**Task details:**
Range to output from the entries below: the line containing "2025 που φορολογούνται φέτος." through the line containing "Μειωμένα θα είναι". Set it down exactly, ends included, nothing else.

**Records supplied:**
++++++++++++++++++++

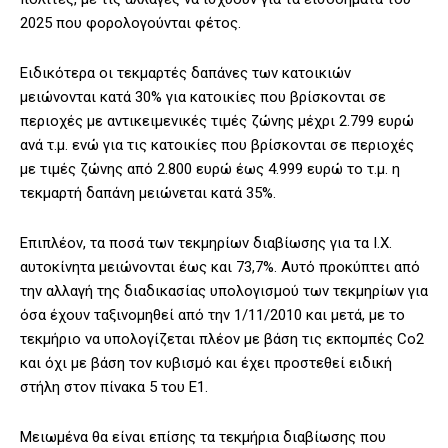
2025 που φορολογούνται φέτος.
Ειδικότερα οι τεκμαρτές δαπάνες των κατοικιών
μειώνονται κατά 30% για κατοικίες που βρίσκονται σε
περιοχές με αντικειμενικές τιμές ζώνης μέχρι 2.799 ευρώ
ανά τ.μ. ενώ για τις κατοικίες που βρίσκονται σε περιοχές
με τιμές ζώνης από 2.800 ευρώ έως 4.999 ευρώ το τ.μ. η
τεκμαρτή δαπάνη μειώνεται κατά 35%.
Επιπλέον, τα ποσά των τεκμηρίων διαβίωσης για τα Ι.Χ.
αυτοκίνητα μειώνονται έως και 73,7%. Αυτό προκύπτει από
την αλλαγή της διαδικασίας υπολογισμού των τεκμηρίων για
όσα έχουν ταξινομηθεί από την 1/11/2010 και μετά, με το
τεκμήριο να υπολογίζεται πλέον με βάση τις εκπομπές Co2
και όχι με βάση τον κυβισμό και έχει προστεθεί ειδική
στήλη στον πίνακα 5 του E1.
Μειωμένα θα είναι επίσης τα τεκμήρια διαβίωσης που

++++++++++++++++++++

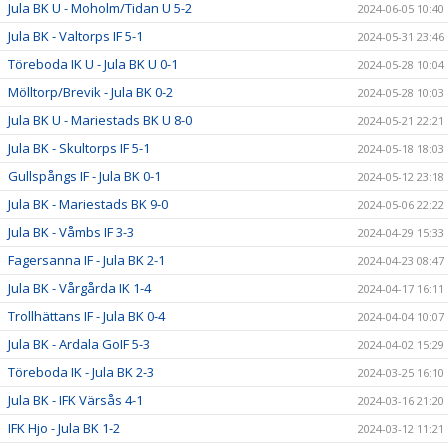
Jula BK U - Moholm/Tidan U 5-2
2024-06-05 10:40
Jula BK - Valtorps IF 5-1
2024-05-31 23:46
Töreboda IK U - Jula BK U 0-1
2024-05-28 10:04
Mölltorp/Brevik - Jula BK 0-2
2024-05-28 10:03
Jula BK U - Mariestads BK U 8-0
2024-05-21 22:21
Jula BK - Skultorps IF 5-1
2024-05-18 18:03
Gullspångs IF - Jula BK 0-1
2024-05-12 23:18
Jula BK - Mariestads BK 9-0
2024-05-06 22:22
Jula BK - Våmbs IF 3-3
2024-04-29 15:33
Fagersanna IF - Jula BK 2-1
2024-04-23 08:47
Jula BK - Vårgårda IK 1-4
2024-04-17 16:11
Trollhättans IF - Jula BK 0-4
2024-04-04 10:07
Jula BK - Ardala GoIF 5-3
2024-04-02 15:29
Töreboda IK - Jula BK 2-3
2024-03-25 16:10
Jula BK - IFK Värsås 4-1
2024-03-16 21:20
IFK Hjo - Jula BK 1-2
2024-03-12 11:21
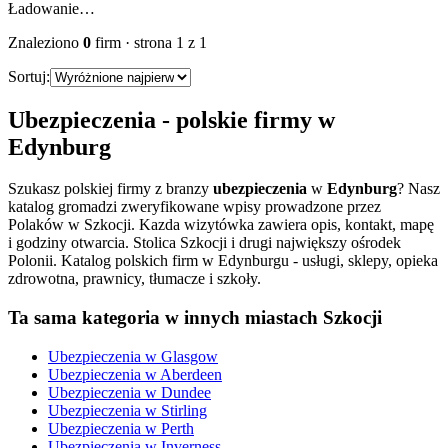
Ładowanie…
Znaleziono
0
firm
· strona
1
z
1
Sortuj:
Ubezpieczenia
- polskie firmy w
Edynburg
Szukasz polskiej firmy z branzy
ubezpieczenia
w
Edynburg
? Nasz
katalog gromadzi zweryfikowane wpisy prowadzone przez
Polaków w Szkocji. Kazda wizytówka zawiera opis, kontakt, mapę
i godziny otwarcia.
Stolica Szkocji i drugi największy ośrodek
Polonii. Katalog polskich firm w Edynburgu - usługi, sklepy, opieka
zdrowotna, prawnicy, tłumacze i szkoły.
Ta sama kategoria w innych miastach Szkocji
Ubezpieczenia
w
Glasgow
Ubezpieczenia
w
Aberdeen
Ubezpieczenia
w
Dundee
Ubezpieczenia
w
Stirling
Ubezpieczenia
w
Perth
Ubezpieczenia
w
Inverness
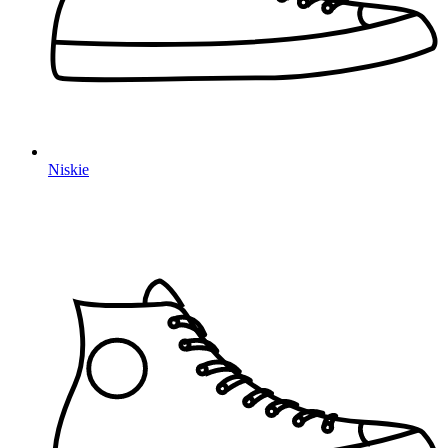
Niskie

++++++++++++++++++++

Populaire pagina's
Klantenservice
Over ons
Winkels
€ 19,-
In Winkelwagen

++++++++++++++++++++

**Finished exercise:**
2025 που φορολογούνται φέτος.
Ειδικότερα οι τεκμαρτές δαπάνες των κατοικιών
μειώνονται κατά 30% για κατοικίες που βρίσκονται σε
περιοχές με αντικειμενικές τιμές ζώνης μέχρι 2.799 ευρώ
ανά τ.μ. ενώ για τις κατοικίες που βρίσκονται σε περιοχές
με τιμές ζώνης από 2.800 ευρώ έως 4.999 ευρώ το τ.μ. η
τεκμαρτή δαπάνη μειώνεται κατά 35%.
Επιπλέον, τα ποσά των τεκμηρίων διαβίωσης για τα Ι.Χ.
αυτοκίνητα μειώνονται έως και 73,7%. Αυτό προκύπτει από
την αλλαγή της διαδικασίας υπολογισμού των τεκμηρίων για
όσα έχουν ταξινομηθεί από την 1/11/2010 και μετά, με το
τεκμήριο να υπολογίζεται πλέον με βάση τις εκπομπές Co2
και όχι με βάση τον κυβισμό και έχει προστεθεί ειδική
στήλη στον πίνακα 5 του E1.
Μειωμένα θα είναι επίσης τα τεκμήρια διαβίωσης που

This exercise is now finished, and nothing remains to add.